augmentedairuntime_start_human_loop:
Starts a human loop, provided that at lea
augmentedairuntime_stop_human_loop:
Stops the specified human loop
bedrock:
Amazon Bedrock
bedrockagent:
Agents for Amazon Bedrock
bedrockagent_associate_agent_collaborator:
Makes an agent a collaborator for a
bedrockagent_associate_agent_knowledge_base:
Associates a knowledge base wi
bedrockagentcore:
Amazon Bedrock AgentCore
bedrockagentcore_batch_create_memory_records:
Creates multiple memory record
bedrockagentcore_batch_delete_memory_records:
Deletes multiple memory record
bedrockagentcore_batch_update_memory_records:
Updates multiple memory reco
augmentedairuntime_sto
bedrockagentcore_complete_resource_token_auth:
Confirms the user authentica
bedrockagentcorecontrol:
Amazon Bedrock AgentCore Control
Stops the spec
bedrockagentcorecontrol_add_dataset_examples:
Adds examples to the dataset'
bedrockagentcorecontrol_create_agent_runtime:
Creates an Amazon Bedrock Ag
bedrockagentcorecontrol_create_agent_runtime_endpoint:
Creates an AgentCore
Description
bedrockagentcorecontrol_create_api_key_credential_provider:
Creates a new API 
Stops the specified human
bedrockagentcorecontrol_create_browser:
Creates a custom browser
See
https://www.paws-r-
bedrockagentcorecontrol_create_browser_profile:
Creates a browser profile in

::::

• _Request_
The task here is to output the line with "Deletes multiple memory record" and all lines after it to the end of the records above, exactly and only those.

• _Response box_
Deletes multiple memory record
bedrockagentcore_batch_update_memory_records:
Updates multiple memory reco
augmentedairuntime_sto
bedrockagentcore_complete_resource_token_auth:
Confirms the user authentica
bedrockagentcorecontrol:
Amazon Bedrock AgentCore Control
Stops the spec
bedrockagentcorecontrol_add_dataset_examples:
Adds examples to the dataset'
bedrockagentcorecontrol_create_agent_runtime:
Creates an Amazon Bedrock Ag
bedrockagentcorecontrol_create_agent_runtime_endpoint:
Creates an AgentCore
Description
bedrockagentcorecontrol_create_api_key_credential_provider:
Creates a new API 
Stops the specified human
bedrockagentcorecontrol_create_browser:
Creates a custom browser
See
https://www.paws-r-
bedrockagentcorecontrol_create_browser_profile:
Creates a browser profile in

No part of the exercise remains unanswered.